(Passage)
··········

Do not work on acquisition if retention is still broken. A channel fills the bucket, and a leaky bucket just empties faster with more water in it. If customers churn within weeks, your highest-leverage work is still the product, not the funnel. Pouring acquisition on top of poor retention burns money and goodwill and teaches you nothing, because the customers leave before the channel can prove anything.
And once a channel is working, resist the urge to optimise it to death or to immediately bolt on five more. You do not need a full marketing stack, an attribution dashboard, or a content calendar across six platforms at fifteen customers. You need one loop that turns, instrumented well enough to trust, run consistently enough to compound. Get that, keep it turning, and only then earn the right to add the second channel. Repeatable beats clever, and one working loop beats a wall of dashboards every time.
You shipped, you launched, you kept and saved a cohort. Now give the business the one thing it has been missing: a reliable way to find the next customer. Pick the channel, wire up the path, and run the loop until it runs itself.
Want a validated idea to build next? Every week IdeaStack publishes one deeply researched UK business opportunity, with real keyword volumes, competitor pricing, SERP analysis, and copy-paste Claude Code builder prompts. Read this week's free report and start building.
Frequently asked
When should a solo founder start working on a repeatable acquisition channel?
Once your first cohort is stable: retention has stopped falling off a cliff, you have a price you are confident in, and you can name the activation moment people come back for. That is usually somewhere between ten and thirty paying customers. Before that, fix the product. A channel pours water into the bucket, so patch the holes first. After that, your single biggest constraint stops being 'is this any good' and becomes 'where does the next customer come from, predictably'.
How many acquisition channels should I run at once?
One. Solo founders lose months spreading themselves across Reddit, X, SEO, cold email, communities, and a newsletter all at once, doing all of them badly. Pick the single channel where your specific buyers already gather, commit to it for four to six weeks, and only add a second once the first is genuinely repeatable. One channel that reliably brings five customers a week beats six channels that each bring zero.
How do I know which channel is right for my product?
Go where your buyers already are, not where acquisition is easiest. If you sell to UK developers, that is technical communities, GitHub, and search. If you sell to small UK trades or freelancers, it is niche Facebook groups, forums, and word of mouth. Ask your first ten customers exactly where they were when they found you and what they were trying to do at the time. The pattern in those answers is your channel. Do not guess from a generic 'top marketing channels' list.
How do I measure whether a channel is actually working?
Instrument the path from first touch to paying customer. Tag where every signup came from, then track three numbers per channel: signups, activated users, and paying customers. A channel is working when it produces paying customers repeatably for an effort you can sustain every week, not when it produces a one-off traffic spike. Claude Code can wire UTM capture and a simple source column into your Supabase signups table in one session so you stop guessing.
What counts as a repeatable channel versus a lucky launch?
A launch is a one-off event: you post to Product Hunt or a big subreddit, get a spike, and then nothing. A repeatable channel is a loop you can run again next week and the week after for similar effort and similar results. The test is simple: could you write down the exact steps, hand them to yourself next Monday, and expect roughly the same outcome? If yes, it is a channel. If it only worked because of timing or a one-time audience, it was a launch, and launches do not compound.

··········

(Exercise 1) Repeat the part of the passage on acquisition channels that opens with the words containing "A launch is" and closes with "do not compound.".
(Exercise 2)
Answer these questions from the passage on acquisition channels:
(a) Between how many paying customers does a first cohort usually become stable?
(b) For how long should a founder commit to a single channel before adding a second?
(c) Which three numbers should be tracked for each channel?
(Exercise 3) In the passage on acquisition channels, list every channel named in the sentence beginning "Solo founders lose months".
The entries have no connection to the passage on acquisition channels.

··········

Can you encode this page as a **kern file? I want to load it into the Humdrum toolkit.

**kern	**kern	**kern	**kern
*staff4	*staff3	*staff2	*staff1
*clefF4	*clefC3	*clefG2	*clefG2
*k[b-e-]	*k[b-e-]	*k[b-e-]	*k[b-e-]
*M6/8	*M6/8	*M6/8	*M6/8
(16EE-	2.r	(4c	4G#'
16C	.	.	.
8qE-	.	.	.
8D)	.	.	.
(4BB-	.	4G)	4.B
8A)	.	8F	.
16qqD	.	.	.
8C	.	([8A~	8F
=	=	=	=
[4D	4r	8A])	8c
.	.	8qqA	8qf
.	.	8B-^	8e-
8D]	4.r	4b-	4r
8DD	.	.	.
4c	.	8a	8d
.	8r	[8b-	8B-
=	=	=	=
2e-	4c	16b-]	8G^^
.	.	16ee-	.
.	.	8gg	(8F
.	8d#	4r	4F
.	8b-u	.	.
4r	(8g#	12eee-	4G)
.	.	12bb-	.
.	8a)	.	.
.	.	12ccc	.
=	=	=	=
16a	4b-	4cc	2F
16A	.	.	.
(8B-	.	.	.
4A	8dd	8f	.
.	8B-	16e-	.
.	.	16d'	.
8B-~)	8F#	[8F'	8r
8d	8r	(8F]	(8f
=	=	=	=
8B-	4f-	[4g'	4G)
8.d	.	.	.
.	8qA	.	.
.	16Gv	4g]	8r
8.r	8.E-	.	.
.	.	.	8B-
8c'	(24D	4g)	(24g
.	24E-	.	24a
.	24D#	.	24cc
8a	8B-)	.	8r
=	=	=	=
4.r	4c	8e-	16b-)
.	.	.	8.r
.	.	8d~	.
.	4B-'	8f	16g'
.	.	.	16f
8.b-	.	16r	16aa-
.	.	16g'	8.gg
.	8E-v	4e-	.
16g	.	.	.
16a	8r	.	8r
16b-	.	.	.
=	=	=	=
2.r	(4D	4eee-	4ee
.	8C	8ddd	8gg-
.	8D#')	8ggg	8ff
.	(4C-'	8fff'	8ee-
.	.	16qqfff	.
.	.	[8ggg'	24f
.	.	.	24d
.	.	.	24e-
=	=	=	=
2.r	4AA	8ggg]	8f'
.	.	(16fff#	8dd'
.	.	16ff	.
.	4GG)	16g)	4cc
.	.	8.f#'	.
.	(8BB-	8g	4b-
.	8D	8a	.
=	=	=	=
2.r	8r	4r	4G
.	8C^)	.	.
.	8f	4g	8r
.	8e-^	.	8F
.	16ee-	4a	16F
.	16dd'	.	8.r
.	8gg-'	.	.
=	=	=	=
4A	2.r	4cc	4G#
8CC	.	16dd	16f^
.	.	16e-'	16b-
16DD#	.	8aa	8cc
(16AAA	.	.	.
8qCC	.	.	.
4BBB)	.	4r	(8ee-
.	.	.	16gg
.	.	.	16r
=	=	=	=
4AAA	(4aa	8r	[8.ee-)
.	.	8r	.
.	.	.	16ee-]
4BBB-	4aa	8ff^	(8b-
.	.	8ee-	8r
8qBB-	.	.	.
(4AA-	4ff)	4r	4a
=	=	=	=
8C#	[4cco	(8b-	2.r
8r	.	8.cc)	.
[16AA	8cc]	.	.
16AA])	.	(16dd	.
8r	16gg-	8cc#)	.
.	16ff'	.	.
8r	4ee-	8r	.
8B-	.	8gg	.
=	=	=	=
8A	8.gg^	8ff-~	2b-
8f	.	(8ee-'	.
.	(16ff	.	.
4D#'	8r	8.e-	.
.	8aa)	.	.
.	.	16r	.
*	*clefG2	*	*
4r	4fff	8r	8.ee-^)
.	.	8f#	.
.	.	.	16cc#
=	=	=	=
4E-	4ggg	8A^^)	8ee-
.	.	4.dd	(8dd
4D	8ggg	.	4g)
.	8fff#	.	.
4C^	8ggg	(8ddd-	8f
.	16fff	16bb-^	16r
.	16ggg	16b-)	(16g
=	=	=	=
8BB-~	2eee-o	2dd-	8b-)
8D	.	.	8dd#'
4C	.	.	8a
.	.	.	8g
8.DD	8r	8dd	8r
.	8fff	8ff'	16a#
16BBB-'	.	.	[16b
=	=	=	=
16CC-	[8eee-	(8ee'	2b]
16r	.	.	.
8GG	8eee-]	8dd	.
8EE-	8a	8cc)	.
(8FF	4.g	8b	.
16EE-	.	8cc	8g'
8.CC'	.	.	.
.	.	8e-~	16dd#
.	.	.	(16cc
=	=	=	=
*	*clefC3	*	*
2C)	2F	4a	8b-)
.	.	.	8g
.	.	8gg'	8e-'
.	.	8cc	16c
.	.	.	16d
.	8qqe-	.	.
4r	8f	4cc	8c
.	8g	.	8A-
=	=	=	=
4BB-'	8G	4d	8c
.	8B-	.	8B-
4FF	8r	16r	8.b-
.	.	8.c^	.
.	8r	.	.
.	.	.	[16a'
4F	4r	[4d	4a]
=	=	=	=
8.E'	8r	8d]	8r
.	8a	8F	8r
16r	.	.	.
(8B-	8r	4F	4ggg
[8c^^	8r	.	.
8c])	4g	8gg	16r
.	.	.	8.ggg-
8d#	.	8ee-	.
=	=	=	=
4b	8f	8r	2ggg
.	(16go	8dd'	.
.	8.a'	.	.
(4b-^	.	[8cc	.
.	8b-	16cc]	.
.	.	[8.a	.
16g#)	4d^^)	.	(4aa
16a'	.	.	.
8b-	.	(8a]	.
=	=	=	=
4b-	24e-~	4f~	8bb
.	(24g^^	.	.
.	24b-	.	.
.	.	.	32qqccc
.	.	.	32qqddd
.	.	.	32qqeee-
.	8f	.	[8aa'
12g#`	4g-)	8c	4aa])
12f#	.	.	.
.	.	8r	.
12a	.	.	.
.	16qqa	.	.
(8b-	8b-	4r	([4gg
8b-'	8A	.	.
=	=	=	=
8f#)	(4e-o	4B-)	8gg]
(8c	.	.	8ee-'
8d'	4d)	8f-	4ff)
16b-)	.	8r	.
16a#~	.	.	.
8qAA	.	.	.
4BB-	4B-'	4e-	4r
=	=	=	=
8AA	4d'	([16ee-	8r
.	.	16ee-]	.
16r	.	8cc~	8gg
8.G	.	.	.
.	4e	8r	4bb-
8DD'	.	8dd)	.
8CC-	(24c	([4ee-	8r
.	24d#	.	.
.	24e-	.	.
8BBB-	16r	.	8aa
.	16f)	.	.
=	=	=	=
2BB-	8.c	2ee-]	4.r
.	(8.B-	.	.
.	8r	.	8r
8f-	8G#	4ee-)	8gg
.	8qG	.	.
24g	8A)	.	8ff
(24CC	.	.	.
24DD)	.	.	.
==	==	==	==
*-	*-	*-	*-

··········

(Written response 1)
A launch is a one-off event: you post to Product Hunt or a big subreddit, get a spike, and then nothing. A repeatable channel is a loop you can run again next week and the week after for similar effort and similar results. The test is simple: could you write down the exact steps, hand them to yourself next Monday, and expect roughly the same outcome? If yes, it is a channel. If it only worked because of timing or a one-time audience, it was a launch, and launches do not compound.

(Written response 2)
(a) Between ten and thirty paying customers.
(b) Four to six weeks.
(c) Signups, activated users, and paying customers.

(Written response 3) Reddit, X, SEO, cold email, communities, a newsletter